11 min read

I Built a Document AI System in 2018. Here's What I Got Right and What I Missed

A 2026 retrospective on document AI from before RAG had a name

A 2026 retrospective on document AI from before RAG had a name, and on how much of the system around the model shifted once foundation models arrived.

Optey Learning Tool — 2018 logo
Optey Learning Tool — 2018 logo

In 2018, we built a document-ingestion pipeline with NLP parsing, restructured output, and an adaptive-learning UI as part of a subscription product. We were not aware of the transformer architecture that propels the foundation models of today — BERT and the first GPT had only just shipped that year. Optey aimed to boost productivity for those unwilling to read lengthy books. The plan was to use NLTK and Python’s NLP libraries to compress those inputs into shorter page summaries that read like a story. The idea was sound, but technology at that time limited its implementation.

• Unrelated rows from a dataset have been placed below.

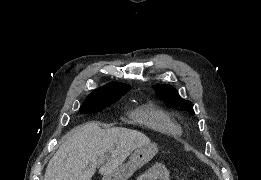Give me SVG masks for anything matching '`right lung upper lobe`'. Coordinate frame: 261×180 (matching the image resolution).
Listing matches in <instances>:
<instances>
[{
    "mask_svg": "<svg viewBox=\"0 0 261 180\" xmlns=\"http://www.w3.org/2000/svg\"><path fill=\"white\" fill-rule=\"evenodd\" d=\"M130 88L131 87L128 85L113 82L95 90L88 96V98L119 97L126 94Z\"/></svg>",
    "mask_w": 261,
    "mask_h": 180,
    "instance_id": "1",
    "label": "right lung upper lobe"
}]
</instances>
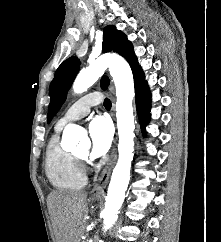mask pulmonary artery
Wrapping results in <instances>:
<instances>
[{
	"label": "pulmonary artery",
	"instance_id": "1",
	"mask_svg": "<svg viewBox=\"0 0 221 242\" xmlns=\"http://www.w3.org/2000/svg\"><path fill=\"white\" fill-rule=\"evenodd\" d=\"M102 101V96L98 92H92L82 96L73 103L57 121L56 127L62 128L66 124L85 117L92 106L98 105Z\"/></svg>",
	"mask_w": 221,
	"mask_h": 242
}]
</instances>
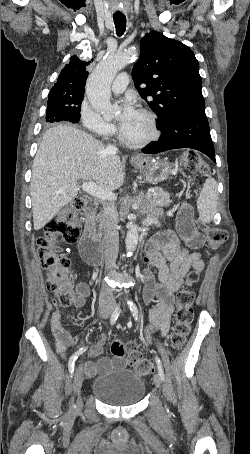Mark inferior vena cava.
<instances>
[{"label": "inferior vena cava", "instance_id": "1", "mask_svg": "<svg viewBox=\"0 0 250 454\" xmlns=\"http://www.w3.org/2000/svg\"><path fill=\"white\" fill-rule=\"evenodd\" d=\"M107 151L111 154L117 153V148L114 145L109 144ZM102 214V228L104 232V256L105 265L107 269H111L115 266V262L118 255L119 245V233L117 229V221L115 217V208L113 205L105 203L103 205ZM113 291L108 286L103 285L99 296L100 305H111L113 304Z\"/></svg>", "mask_w": 250, "mask_h": 454}]
</instances>
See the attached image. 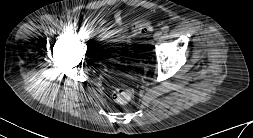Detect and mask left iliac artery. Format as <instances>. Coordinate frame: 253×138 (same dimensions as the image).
Segmentation results:
<instances>
[{
  "label": "left iliac artery",
  "mask_w": 253,
  "mask_h": 138,
  "mask_svg": "<svg viewBox=\"0 0 253 138\" xmlns=\"http://www.w3.org/2000/svg\"><path fill=\"white\" fill-rule=\"evenodd\" d=\"M161 29H162L163 32H167L168 29H169V27L165 25V26H163Z\"/></svg>",
  "instance_id": "obj_1"
}]
</instances>
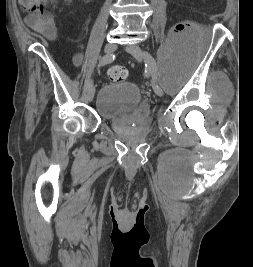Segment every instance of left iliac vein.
<instances>
[{
    "mask_svg": "<svg viewBox=\"0 0 253 267\" xmlns=\"http://www.w3.org/2000/svg\"><path fill=\"white\" fill-rule=\"evenodd\" d=\"M126 51L129 52L137 61H142L143 59L145 60L146 56L150 55L148 52L143 51L137 45L127 46ZM154 92L158 96H163L164 94L162 88L158 85L154 86Z\"/></svg>",
    "mask_w": 253,
    "mask_h": 267,
    "instance_id": "1",
    "label": "left iliac vein"
}]
</instances>
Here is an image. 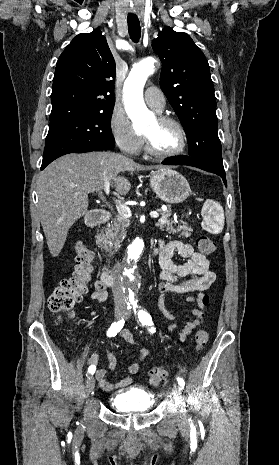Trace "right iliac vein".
I'll use <instances>...</instances> for the list:
<instances>
[{
  "label": "right iliac vein",
  "instance_id": "63e3f726",
  "mask_svg": "<svg viewBox=\"0 0 279 465\" xmlns=\"http://www.w3.org/2000/svg\"><path fill=\"white\" fill-rule=\"evenodd\" d=\"M124 314V310L122 308H116L114 316L116 319L120 318ZM95 386V378L93 375L88 376L86 381V395L88 396L94 389Z\"/></svg>",
  "mask_w": 279,
  "mask_h": 465
}]
</instances>
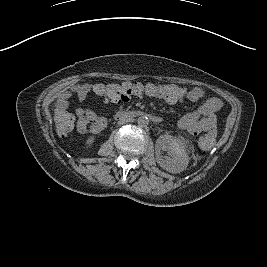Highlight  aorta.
I'll list each match as a JSON object with an SVG mask.
<instances>
[{
	"label": "aorta",
	"mask_w": 267,
	"mask_h": 267,
	"mask_svg": "<svg viewBox=\"0 0 267 267\" xmlns=\"http://www.w3.org/2000/svg\"><path fill=\"white\" fill-rule=\"evenodd\" d=\"M137 124L139 127H146L149 124V119L146 116H140L137 119Z\"/></svg>",
	"instance_id": "obj_1"
}]
</instances>
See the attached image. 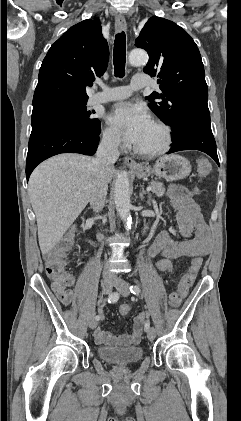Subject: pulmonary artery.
Wrapping results in <instances>:
<instances>
[{
	"instance_id": "1",
	"label": "pulmonary artery",
	"mask_w": 241,
	"mask_h": 421,
	"mask_svg": "<svg viewBox=\"0 0 241 421\" xmlns=\"http://www.w3.org/2000/svg\"><path fill=\"white\" fill-rule=\"evenodd\" d=\"M147 84L148 81L146 77L142 75H136L133 77L130 85L114 87L94 94L90 98V103L97 104L125 99L129 97L133 91L142 89Z\"/></svg>"
}]
</instances>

Fast forward to 2026, and here is how that build compares to the same system if you were to architect it today.

In 2026 terms, we had built a RAG-based adaptive-learning SaaS, before RAG had a name. The stack was modest: Python and Django on the backend, NLTK doing the parsing, an SQL store for structured records with a JavaScript frontend on top. The pipeline ran in one direction where it had documents in -> parsed once -> persisted as structured records & UI read from these records. We never finished it into a product, but eight years later, the architecture sketched is approximately the same architecture I would still draw today.

Then and now:

graph LR
  D[Document] --> P[NLTK parse]
  P --> S[Structured records]
  S --> U[Fixed UI views]
graph LR
  D[Document] --> C[Chunk + embed]
  C --> V[(Vector index)]
  Q[User query] --> R[Hybrid retrieval]
  V --> R
  R --> G[LLM generation]
  G --> O[Per-query output]

The point of this essay is not the project, it is the narrow question of what the model layer of a document AI system can output now that it could not output in 2018, and what that change does to the systems around it. In summary: architectural successes, strategic mistakes, and most importantly — changes to the AI layer.

What we got right

The architectural pattern (ingest unstructured → structure → personalize) and the cognitive-science framing (ILM).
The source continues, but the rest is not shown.